22nd April 2013 - During a routine inspection pdf icon

People told us that they had their treatment options explained and were asked to give their consent to their care and treatment. Records looked at during our visit confirmed this.

All of the people we spoke with said that they received good standards of care at the practice. One person told us "This is the best dentist I have been to in years."

We observed the practice was clean and well maintained and this was confirmed by the patients we interviewed. The practice manager showed us the the decontamination cycle. The provider was meeting essential requirements of HTM01-05 and had plans in place to meet best practice.
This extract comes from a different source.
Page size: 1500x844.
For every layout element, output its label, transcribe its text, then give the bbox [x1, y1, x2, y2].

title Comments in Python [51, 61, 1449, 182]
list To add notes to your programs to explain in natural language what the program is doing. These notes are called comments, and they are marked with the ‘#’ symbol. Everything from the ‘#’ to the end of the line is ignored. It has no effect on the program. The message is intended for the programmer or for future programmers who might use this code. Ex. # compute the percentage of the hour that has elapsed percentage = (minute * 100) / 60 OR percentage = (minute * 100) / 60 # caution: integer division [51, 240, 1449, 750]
There were effective recruitment procedures in place and all staff received training to help keep their skills and knowledge up to date. Staff told us that they liked working at the practice and received good support.

The practice had good quality monitoring systems in place which helped to ensure that patients views and experiences were taken into account and acted upon. None of the patients we spoke with suggested any areas which needed to be improved upon.